What this task involves. How many lines in the rows below contain the string "BROCHA"? Reply with the number alone.
(Excerpted data Opens)
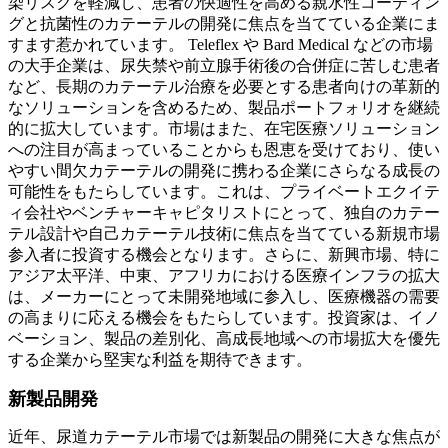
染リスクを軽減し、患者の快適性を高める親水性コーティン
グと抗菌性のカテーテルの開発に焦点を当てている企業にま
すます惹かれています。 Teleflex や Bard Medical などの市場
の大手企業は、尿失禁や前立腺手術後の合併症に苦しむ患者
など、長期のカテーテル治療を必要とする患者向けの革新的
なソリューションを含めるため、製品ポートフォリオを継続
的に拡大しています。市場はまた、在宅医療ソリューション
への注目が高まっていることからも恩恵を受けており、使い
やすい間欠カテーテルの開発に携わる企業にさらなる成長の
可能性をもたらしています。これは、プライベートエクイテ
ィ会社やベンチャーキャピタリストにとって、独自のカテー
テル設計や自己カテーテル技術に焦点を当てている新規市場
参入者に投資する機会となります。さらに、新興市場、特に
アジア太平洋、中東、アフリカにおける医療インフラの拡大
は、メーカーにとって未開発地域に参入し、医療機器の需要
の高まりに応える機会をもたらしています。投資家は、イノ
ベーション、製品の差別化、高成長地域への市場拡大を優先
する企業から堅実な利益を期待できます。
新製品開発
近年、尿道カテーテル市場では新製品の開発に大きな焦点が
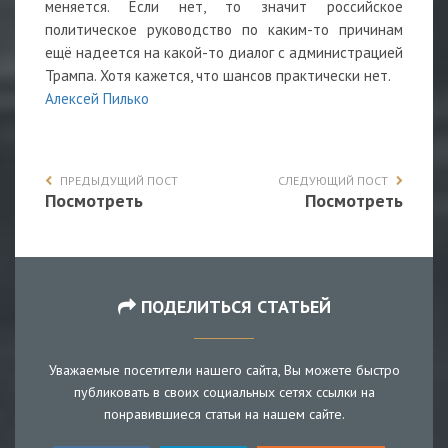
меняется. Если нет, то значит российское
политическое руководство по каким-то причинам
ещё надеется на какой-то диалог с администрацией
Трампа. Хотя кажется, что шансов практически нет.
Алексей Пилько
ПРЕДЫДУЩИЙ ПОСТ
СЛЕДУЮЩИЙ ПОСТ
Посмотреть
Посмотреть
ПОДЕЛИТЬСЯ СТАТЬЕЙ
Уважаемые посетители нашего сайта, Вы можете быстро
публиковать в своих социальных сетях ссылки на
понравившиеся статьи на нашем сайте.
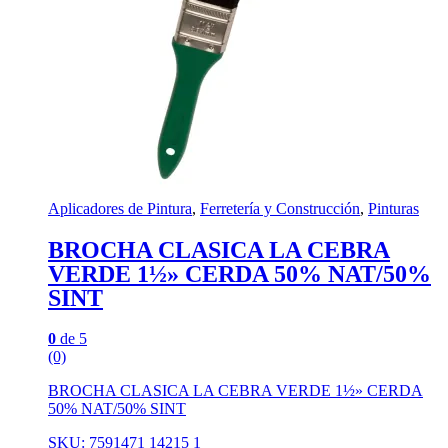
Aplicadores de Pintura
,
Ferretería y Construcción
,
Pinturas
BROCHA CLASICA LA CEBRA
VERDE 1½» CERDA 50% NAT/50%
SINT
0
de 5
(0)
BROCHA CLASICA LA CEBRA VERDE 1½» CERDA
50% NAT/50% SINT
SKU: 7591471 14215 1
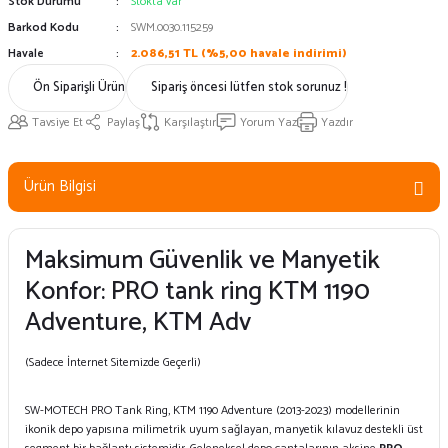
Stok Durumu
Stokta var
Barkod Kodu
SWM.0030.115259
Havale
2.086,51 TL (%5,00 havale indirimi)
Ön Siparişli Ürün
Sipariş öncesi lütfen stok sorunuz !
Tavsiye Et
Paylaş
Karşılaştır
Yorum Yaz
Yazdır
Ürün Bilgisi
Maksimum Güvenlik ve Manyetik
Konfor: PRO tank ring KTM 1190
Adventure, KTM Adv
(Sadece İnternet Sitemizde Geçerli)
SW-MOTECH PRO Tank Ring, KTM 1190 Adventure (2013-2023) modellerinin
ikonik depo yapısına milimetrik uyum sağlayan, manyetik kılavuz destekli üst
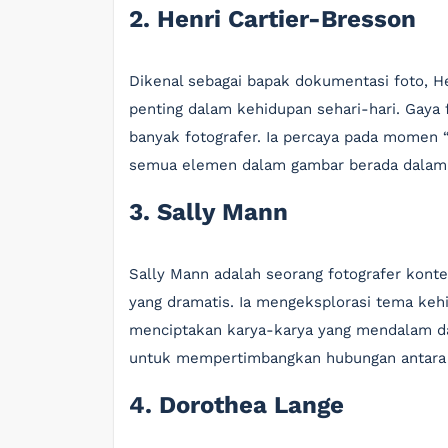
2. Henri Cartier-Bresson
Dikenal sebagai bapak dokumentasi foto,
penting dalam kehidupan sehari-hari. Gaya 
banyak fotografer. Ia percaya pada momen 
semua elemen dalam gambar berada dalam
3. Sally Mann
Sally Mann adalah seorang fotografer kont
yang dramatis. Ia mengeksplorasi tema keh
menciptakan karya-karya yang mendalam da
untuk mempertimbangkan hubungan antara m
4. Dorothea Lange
(Excerpted data Closes)
Task result. 2